- [Stored data entries]
________________________

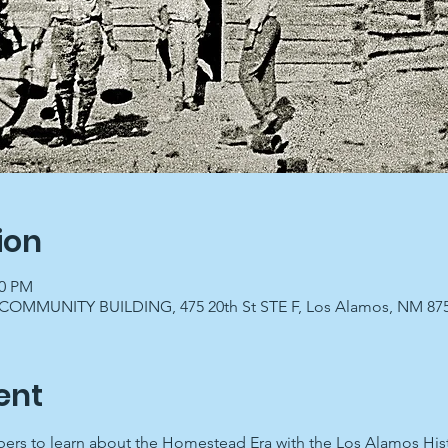
ion
00 PM
OMMUNITY BUILDING, 475 20th St STE F, Los Alamos, NM 87
ent
ers to learn about the Homestead Era with the Los Alamos Histo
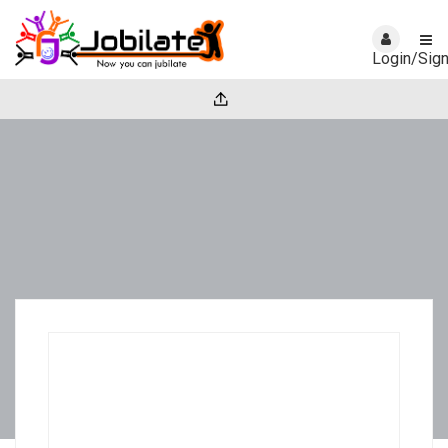
Login/Sig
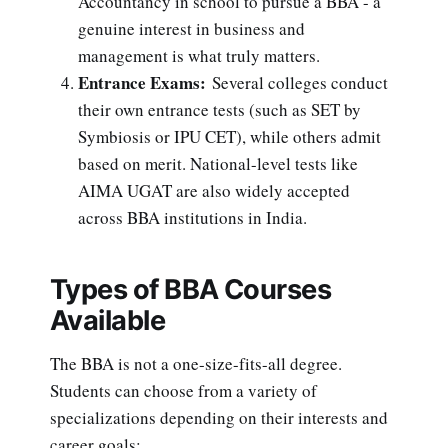
Accountancy in school to pursue a BBA - a
genuine interest in business and
management is what truly matters.
Entrance Exams:
Several colleges conduct
their own entrance tests (such as SET by
Symbiosis or IPU CET), while others admit
based on merit. National-level tests like
AIMA UGAT are also widely accepted
across BBA institutions in India.
Types of BBA Courses
Available
The BBA is not a one-size-fits-all degree.
Students can choose from a variety of
specializations depending on their interests and
career goals:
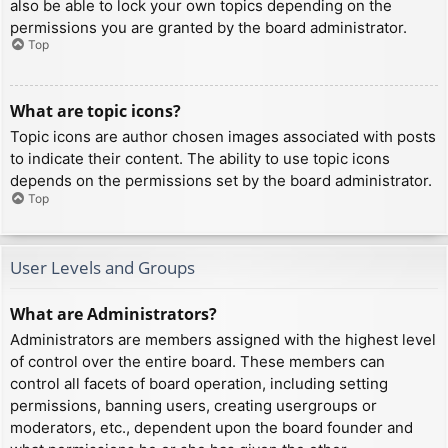
also be able to lock your own topics depending on the
permissions you are granted by the board administrator.
Top
What are topic icons?
Topic icons are author chosen images associated with posts
to indicate their content. The ability to use topic icons
depends on the permissions set by the board administrator.
Top
User Levels and Groups
What are Administrators?
Administrators are members assigned with the highest level
of control over the entire board. These members can
control all facets of board operation, including setting
permissions, banning users, creating usergroups or
moderators, etc., dependent upon the board founder and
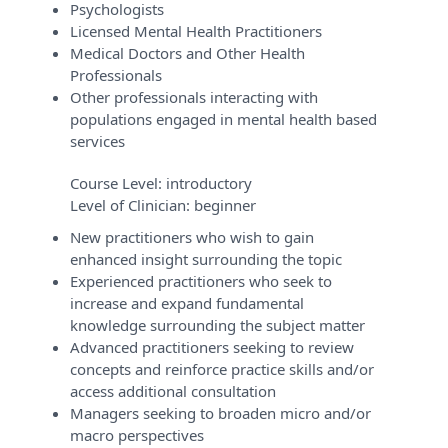
Psychologists
Licensed Mental Health Practitioners
Medical Doctors and Other Health
Professionals
Other professionals interacting with
populations engaged in mental health based
services
Course Level:
introductory
Level of Clinician:
beginner
New practitioners who wish to gain
enhanced insight surrounding the topic
Experienced practitioners who seek to
increase and expand fundamental
knowledge surrounding the subject matter
Advanced practitioners seeking to review
concepts and reinforce practice skills and/or
access additional consultation
Managers seeking to broaden micro and/or
macro perspectives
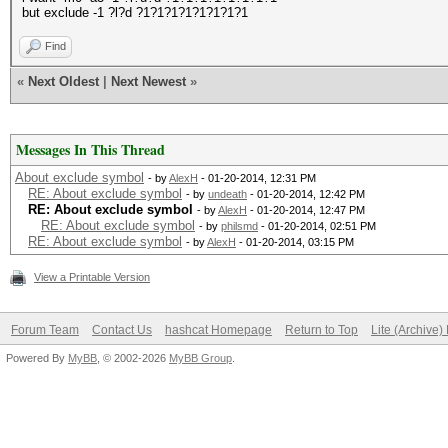
but exclude -1 ?l?d ?1?1?1?1?1?1?1?1
Find
«
Next Oldest
|
Next Newest
»
Messages In This Thread
About exclude symbol
- by
AlexH
- 01-20-2014, 12:31 PM
RE: About exclude symbol
- by
undeath
- 01-20-2014, 12:42 PM
RE: About exclude symbol
- by
AlexH
- 01-20-2014, 12:47 PM
RE: About exclude symbol
- by
philsmd
- 01-20-2014, 02:51 PM
RE: About exclude symbol
- by
AlexH
- 01-20-2014, 03:15 PM
View a Printable Version
Forum Team
Contact Us
hashcat Homepage
Return to Top
Lite (Archive
Powered By
MyBB
, © 2002-2026
MyBB Group
.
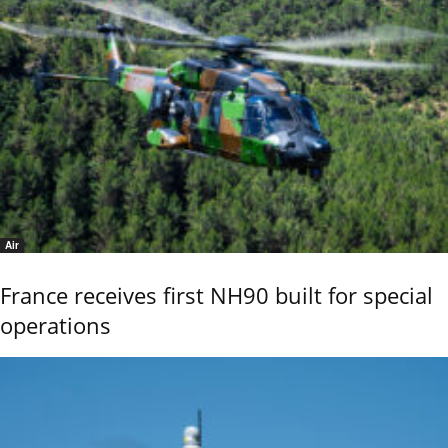
Air
France receives first NH90 built for special
operations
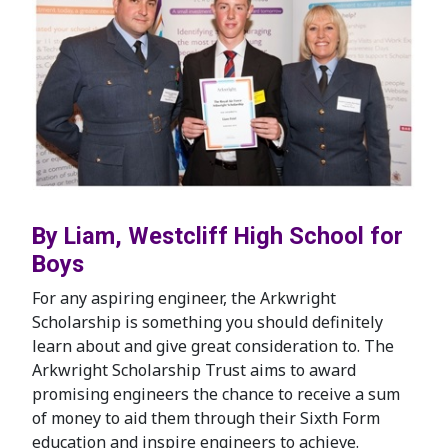
By Liam, Westcliff High School for
Boys
For any aspiring engineer, the Arkwright
Scholarship is something you should definitely
learn about and give great consideration to. The
Arkwright Scholarship Trust aims to award
promising engineers the chance to receive a sum
of money to aid them through their Sixth Form
education and inspire engineers to achieve.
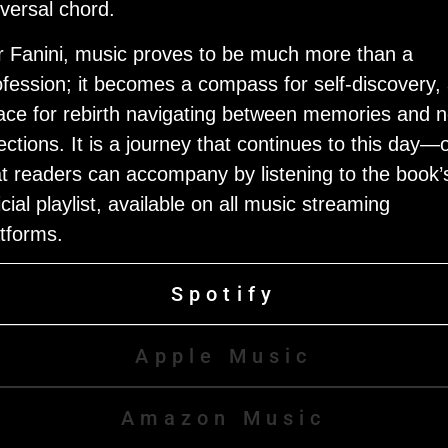
iversal chord.
r Fanini, music proves to be much more than a
ofession; it becomes a compass for self-discovery,
ace for rebirth navigating between memories and 
ections. It is a journey that continues to this day—
at readers can accompany by listening to the book’
icial playlist, available on all music streaming
atforms.
Spotify
Apple Music
Amazon Music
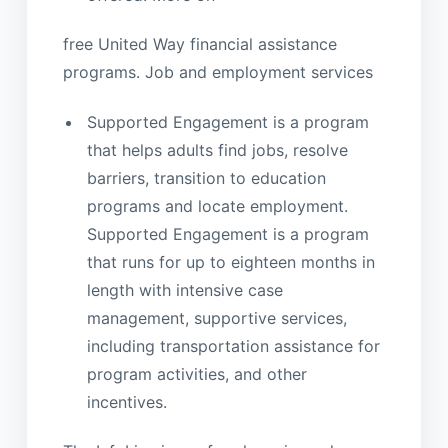
free United Way financial assistance
programs. Job and employment services
Supported Engagement is a program
that helps adults find jobs, resolve
barriers, transition to education
programs and locate employment.
Supported Engagement is a program
that runs for up to eighteen months in
length with intensive case
management, supportive services,
including transportation assistance for
program activities, and other
incentives.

________________________

This calls for an exact copy of all the entries above, with the pictures omitted.

ion
00 PM
OMMUNITY BUILDING, 475 20th St STE F, Los Alamos, NM 87
ent
ers to learn about the Homestead Era with the Los Alamos Histo
Login/Sig
Accountancy in school to pursue a BBA - a
genuine interest in business and
management is what truly matters.
Entrance Exams:
Several colleges conduct
their own entrance tests (such as SET by
Symbiosis or IPU CET), while others admit
based on merit. National-level tests like
AIMA UGAT are also widely accepted
across BBA institutions in India.
Types of BBA Courses
Available
The BBA is not a one-size-fits-all degree.
Students can choose from a variety of
specializations depending on their interests and
career goals:
also be able to lock your own topics depending on the
permissions you are granted by the board administrator.
Top
What are topic icons?
Topic icons are author chosen images associated with posts
to indicate their content. The ability to use topic icons
depends on the permissions set by the board administrator.
Top
User Levels and Groups
What are Administrators?
Administrators are members assigned with the highest level
of control over the entire board. These members can
control all facets of board operation, including setting
permissions, banning users, creating usergroups or
moderators, etc., dependent upon the board founder and
Psychologists
Licensed Mental Health Practitioners
Medical Doctors and Other Health
Professionals
Other professionals interacting with
populations engaged in mental health based
services
Course Level:
introductory
Level of Clinician:
beginner
New practitioners who wish to gain
enhanced insight surrounding the topic
Experienced practitioners who seek to
increase and expand fundamental
knowledge surrounding the subject matter
Advanced practitioners seeking to review
concepts and reinforce practice skills and/or
access additional consultation
Managers seeking to broaden micro and/or
macro perspectives
but exclude -1 ?l?d ?1?1?1?1?1?1?1?1
Find
«
Next Oldest
|
Next Newest
»
Messages In This Thread
About exclude symbol
- by
AlexH
- 01-20-2014, 12:31 PM
RE: About exclude symbol
- by
undeath
- 01-20-2014, 12:42 PM
RE: About exclude symbol
- by
AlexH
- 01-20-2014, 12:47 PM
RE: About exclude symbol
- by
philsmd
- 01-20-2014, 02:51 PM
RE: About exclude symbol
- by
AlexH
- 01-20-2014, 03:15 PM
View a Printable Version
Forum Team
Contact Us
hashcat Homepage
Return to Top
Lite (Archive
Powered By
MyBB
, © 2002-2026
MyBB Group
.
Air
France receives first NH90 built for special
operations
By Liam, Westcliff High School for
Boys
For any aspiring engineer, the Arkwright
Scholarship is something you should definitely
learn about and give great consideration to. The
Arkwright Scholarship Trust aims to award
promising engineers the chance to receive a sum
of money to aid them through their Sixth Form
education and inspire engineers to achieve.
iversal chord.
r Fanini, music proves to be much more than a
ofession; it becomes a compass for self-discovery,
ace for rebirth navigating between memories and 
ections. It is a journey that continues to this day—
at readers can accompany by listening to the book’
icial playlist, available on all music streaming
atforms.
Spotify
Apple Music
Amazon Music
free United Way financial assistance
programs. Job and employment services
Supported Engagement is a program
that helps adults find jobs, resolve
barriers, transition to education
programs and locate employment.
Supported Engagement is a program
that runs for up to eighteen months in
length with intensive case
management, supportive services,
including transportation assistance for
program activities, and other
incentives.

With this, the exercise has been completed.